# Page excerpt start

1/8" eh? .................. grab the crank pulley and with as much force force as humanly possible try to move the pulley in and out of the engine - do you see any where near 1/8" movement there? This is the exact amount of axial movement the crank can experience in the motor - my guess is not. 1/8" is a whole lot for crank thrust bearing (inside engine) wear and it certainly wouldn't/shouldn't give rise to a ticking sound because of "rubbing bearings" - if that was the case you would imo have major debris in the oil

Edit - Have a look at EM65 in the FSM - crank end play (thrust bearing wear) max value is only 0.012" - nowhere near the 1/8" your mechanics are trying to make you swallow.


----------



## GreenEyedAngel (Aug 22, 2008)

# Page excerpt end
# Raw records start

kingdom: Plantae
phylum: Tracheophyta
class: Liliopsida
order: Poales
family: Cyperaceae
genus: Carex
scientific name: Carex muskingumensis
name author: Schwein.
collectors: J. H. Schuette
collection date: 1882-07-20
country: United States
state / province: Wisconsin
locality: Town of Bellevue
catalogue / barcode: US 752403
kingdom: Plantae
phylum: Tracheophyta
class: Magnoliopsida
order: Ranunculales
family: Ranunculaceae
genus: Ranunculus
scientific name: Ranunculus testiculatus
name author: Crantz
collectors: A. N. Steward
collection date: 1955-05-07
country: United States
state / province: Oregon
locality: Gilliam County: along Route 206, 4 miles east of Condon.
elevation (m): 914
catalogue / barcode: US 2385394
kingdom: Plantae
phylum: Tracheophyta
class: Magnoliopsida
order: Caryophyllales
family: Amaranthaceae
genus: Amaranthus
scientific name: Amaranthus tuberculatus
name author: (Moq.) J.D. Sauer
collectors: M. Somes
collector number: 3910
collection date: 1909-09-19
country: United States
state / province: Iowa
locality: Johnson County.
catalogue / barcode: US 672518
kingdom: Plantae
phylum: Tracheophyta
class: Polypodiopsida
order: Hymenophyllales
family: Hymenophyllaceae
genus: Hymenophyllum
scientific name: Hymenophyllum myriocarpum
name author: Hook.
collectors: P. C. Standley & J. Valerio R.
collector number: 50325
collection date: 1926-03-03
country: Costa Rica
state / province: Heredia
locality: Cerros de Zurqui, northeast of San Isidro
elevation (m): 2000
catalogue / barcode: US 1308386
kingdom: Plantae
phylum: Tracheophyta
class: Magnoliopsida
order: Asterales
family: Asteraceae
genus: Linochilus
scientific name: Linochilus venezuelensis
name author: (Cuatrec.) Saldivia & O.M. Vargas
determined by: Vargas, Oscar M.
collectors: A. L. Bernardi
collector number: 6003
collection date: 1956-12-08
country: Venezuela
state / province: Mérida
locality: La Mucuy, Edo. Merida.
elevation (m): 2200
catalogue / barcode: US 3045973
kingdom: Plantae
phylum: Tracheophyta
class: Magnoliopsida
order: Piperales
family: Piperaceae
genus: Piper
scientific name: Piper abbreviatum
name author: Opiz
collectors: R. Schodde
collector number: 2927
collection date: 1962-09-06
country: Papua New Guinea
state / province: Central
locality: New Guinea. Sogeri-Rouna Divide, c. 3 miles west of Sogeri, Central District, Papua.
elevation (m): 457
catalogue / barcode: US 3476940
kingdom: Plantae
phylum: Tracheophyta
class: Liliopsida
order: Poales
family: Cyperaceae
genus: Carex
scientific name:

# Raw records end

### Task 1
Write out the crank end play thread word for word, from "Edit - Have" to "(Aug 22, 2008)".
### Task 2
Write what comes next in the crank end play thread, picking up after its last line.

### Task output 1
Edit - Have a look at EM65 in the FSM - crank end play (thrust bearing wear) max value is only 0.012" - nowhere near the 1/8" your mechanics are trying to make you swallow.


----------



## GreenEyedAngel (Aug 22, 2008)

### Task output 2
Thank you LvR -- after driving her on simply local (less than 10 miles) runs for the last couple days, I am absolutely inclined to agree. Noise occurs only through depression of the clutch and has a distinct sound of either something rubbing w/flywheel revolutions and/or adjustment on the clutch cable (it sort of sounds the more I hear it like a creaky door hinge that is then hitting something spinning). 

On initial start, it's really dominant - after she's warmed up and shifted a few times, it's not quite as loud, but still audible on shifts. That's the only thing that puzzles me - if it's simply the cable and/or clutch assembly (including flywheel), why would the behavior lessen but not disappear after warmup?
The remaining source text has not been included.